Dallas-based remittance giant MoneyGram has fallen victim to a large-scale distributed denial-of-service (DDoS) attack launched by Bitcoin extortionists, according to a report published by ESET's WeLiveSecurity website.
Other major financial companies that were targeted by cybercriminals include YesBank, Venmo, PayPal and even the New Zealand stock exchange (NZX).
Not playing around
ESET claims that the bad actors used the old playbook by sending ransom notes with cryptocurrency payment demands and threatening to unleash a DDoS attack and destroy the reputations of those companies that are not willing to comply:
We will completely destroy your reputation and make sure your services will remain offline until you pay.

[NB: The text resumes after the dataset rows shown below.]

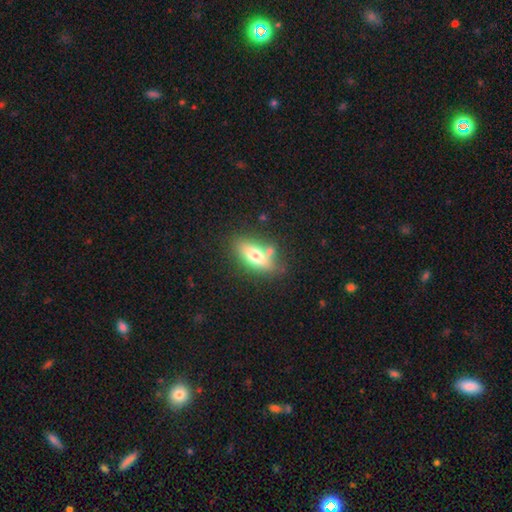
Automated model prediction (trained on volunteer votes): Smooth or featured? Predicted: smooth (p=0.65). How rounded? Predicted: in between (p=0.76). Merging? Predicted: none (p=0.65).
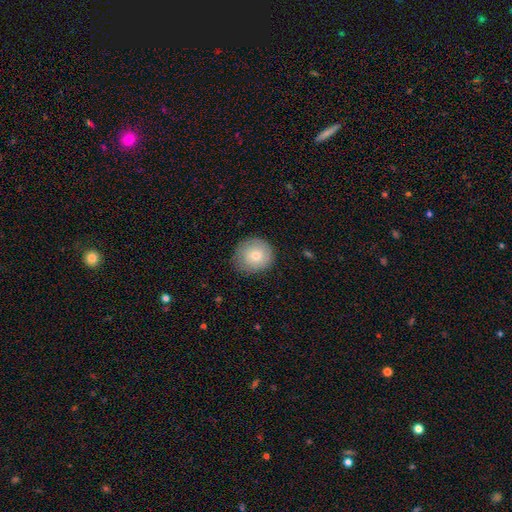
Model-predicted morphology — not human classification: This appears to be a smooth galaxy with no disk features (75%) that is round (89%). Merging: none (80%).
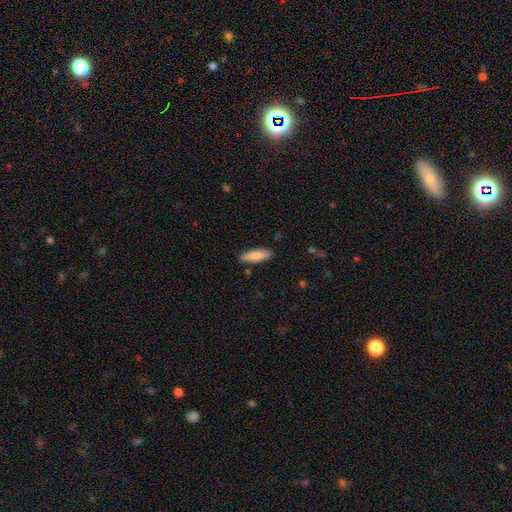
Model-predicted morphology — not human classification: smooth-or-featured: smooth: 81% | featured or disk: 14% | star or artifact: 6%
  how-rounded: cigar-shaped: 57% | in between: 41% | round: 2%
  merging: none: 86% | minor disturbance: 10% | major disturbance: 2% | merger: 2%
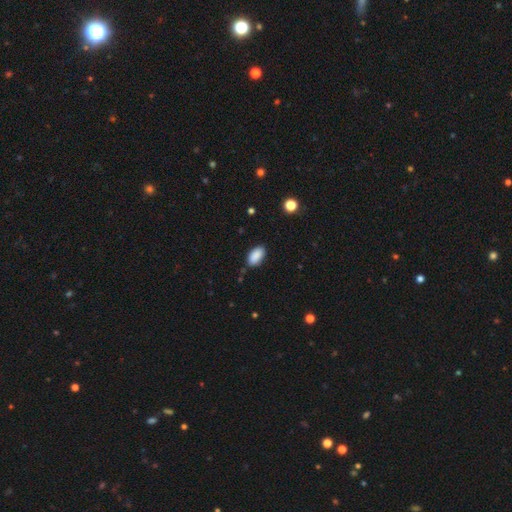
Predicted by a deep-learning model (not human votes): A smooth galaxy with no disk features (89%) that is in between round and cigar-shaped (94%). Merging: none (81%).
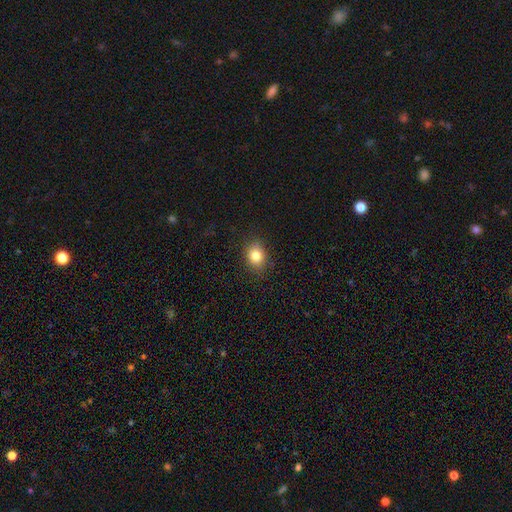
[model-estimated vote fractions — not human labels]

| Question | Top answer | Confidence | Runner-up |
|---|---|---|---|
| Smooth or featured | smooth | 83% | star or artifact (10%) |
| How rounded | round | 53% | in between (46%) |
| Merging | none | 85% | minor disturbance (11%) |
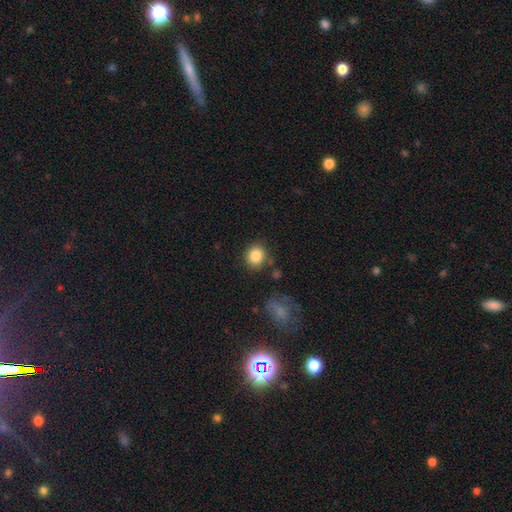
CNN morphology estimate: This appears to be a smooth galaxy with no disk features (86%) that is round (80%). Merging: none (81%).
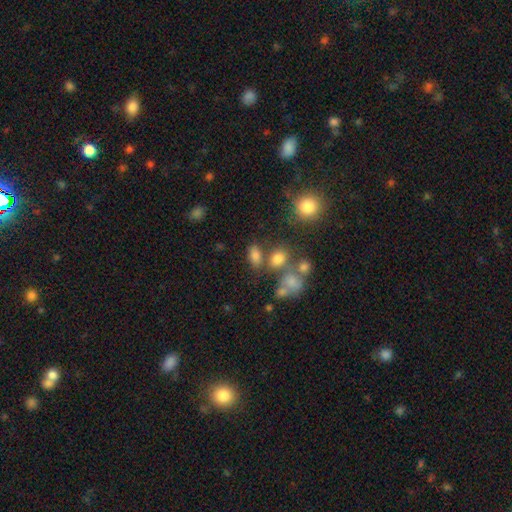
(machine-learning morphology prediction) Smooth or featured? Predicted: smooth (p=0.77). How rounded? Predicted: in between (p=0.82). Merging? Predicted: none (p=0.60).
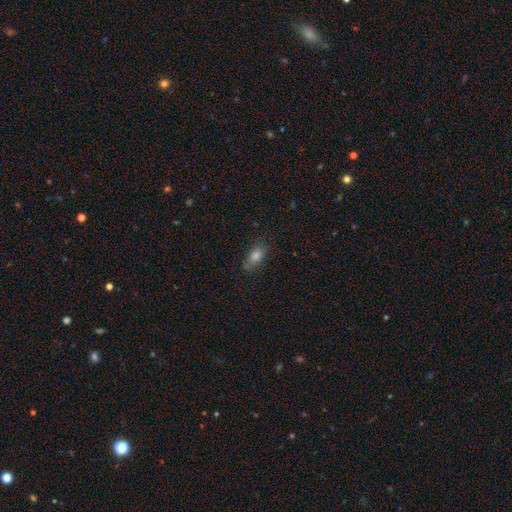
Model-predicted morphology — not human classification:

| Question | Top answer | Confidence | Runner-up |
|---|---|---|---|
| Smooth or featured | smooth | 75% | star or artifact (13%) |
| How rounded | in between | 82% | round (10%) |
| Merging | none | 75% | minor disturbance (19%) |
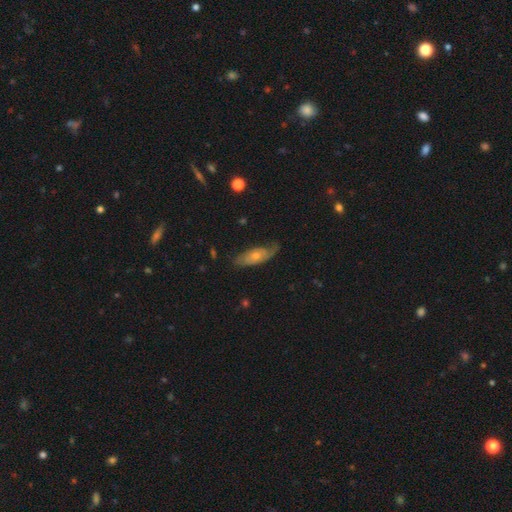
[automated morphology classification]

One thing that is peculiar about the most recent incident is that whoever was behind it was posing as a much-feared cybercriminal gang, like Russian espionage group Fancy Bear.
The exact size of the ransom depended on the name of the group they were trying to impersonate, ranging up to 20 BTC ($228,682 at today's prices).
Cybersecurity and cloud service company Akamai Technologies found out that the companies were indeed bombarded with DDoS attacks at almost 200 gb per second on Aug. 24.
Apart from the volume of inbound traffic that is meant to overwhelm the system, the effectiveness of such attacks also depends on their frequency and duration.
DDoS attacks on the rise
According to a report published by Kaspersky Lab, DDoS attacks doubled in Q1 2020 compared to Q4 2019, and the latest extortion attempt shows that the company should be on alert.
While it is not known whether or not any of the aforementioned companies agreed to pay the ransom, Kaspersky Lab researchers believe that complying with such demands could provoke more similar incidents:
Paying the ransom would create a certain reputation for a company and provoke further attacks of other cyber criminal groups.